Non-banking finance companies (NBFCs) may be able to start raising resources against commercial paper and non-convertible debentures from this week on but the funds are not going to come cheap.
Sources involved with the special lending facility for NBFCs said the cost of funds would add up to at least 14.5 per cent. While the Reserve Bank of India (RBI) will charge 9.5 per cent, which is 400 basis points over the prevailing repo rate, another 1.5 per cent will be added due to the government guarantee fee. In addition, IDBI Bank’s Stressed Asset Stabilisation Fund (SASF), which has been mandated to implement the scheme, will charge at least 350 basis points to cover its administrative and management cost.

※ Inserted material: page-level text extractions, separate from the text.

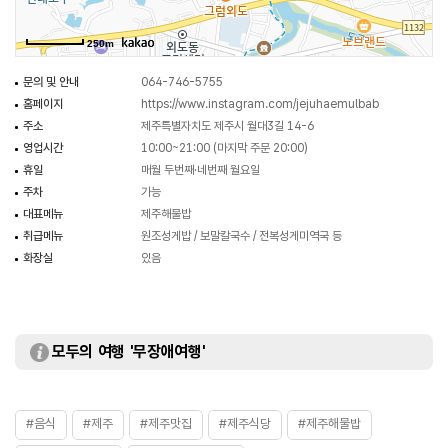
250m
문의 및 안내
064-746-5755
홈페이지
https://www.instagram.com/jejuhaemulbab
주소
제주특별자치도 제주시 월대3길 14-6
영업시간
10:00~21:00 (마지막 주문 20:00)
휴일
매월 두번째·네번째 월요일
주차
가능
대표메뉴
제주해물밥
취급메뉴
원조성게밥 / 보말칼국수 / 전복성게미역국 등
화장실
있음
모두의 여행 '무장애여행'
#음식
#제주
#제주맛집
#제주식당
#제주해물밥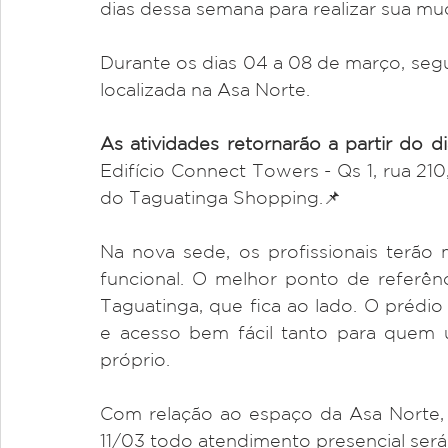
dias dessa semana para realizar sua mu
Durante os dias 04 a 08 de março, segu
localizada na Asa Norte.
Edifício Connect Towers - Qs 1, rua 210, 
do Taguatinga Shopping.📌
Na nova sede, os profissionais terã
funcional. O melhor ponto de referênc
Taguatinga, que fica ao lado. O prédio
e acesso bem fácil tanto para quem 
próprio.
Com relação ao espaço da Asa Norte, e
11/03 todo atendimento presencial ser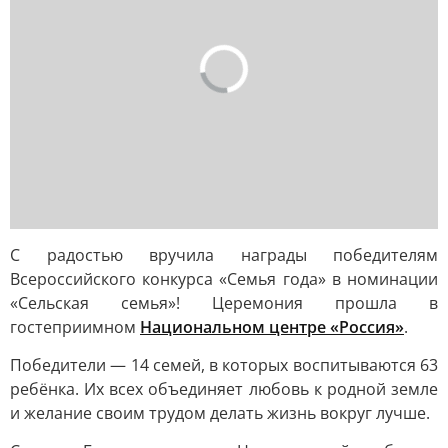
С радостью вручила награды победителям
Всероссийского конкурса «Семья года» в номинации
«Сельская семья»! Церемония прошла в
гостеприимном
Национальном центре «Россия»
.
Победители — 14 семей, в которых воспитываются 63
ребёнка. Их всех объединяет любовь к родной земле
и желание своим трудом делать жизнь вокруг лучше.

The 150-odd non-deposit taking systemically important NBFCs, eligible to use the window, can borrow up to Rs 2,000 crore, while the group limit has been fixed at Rs 3,000 crore.
Srei Infrastructure Finance and Shriram Transport have initiated talks to use the facility, but indicated they may not use the window if the cost is high.
“If the rates are in the region of 14-15 per cent, it will not be beneficial at all. We need around Rs 2,000-3,000 crore but we will access the window only if the interest rates are lower,” said Srei Infrastructure Finance Vice-chairman and Managing Director Hemant Kanoria.
While maintaining that the company does not intend to tap the window immediately, Shriram Transport Finance Managing Director R Sridhar said, “Since the funds are for the short term, NBFCs would be willing to access it even if the interest rates are on the higher side, as some of them need money immediately to correct their asset-liability mismatch.”
While the scheme has been finalised, a guarantee from the government is holding back its operationalisation, sources added. According to the scheme worked out by the government and RBI, SASF will purchase commercial paper and non-convertible debentures only from the issuing NBFC. The funds made available are to be used only for meeting asset-liability mismatch and not to fund business growth. SASF will raise resources by issuing government-guaranteed securities to RBI and use the funds to acquire investment-grade CPs and NCDs from the eligible NBFCs.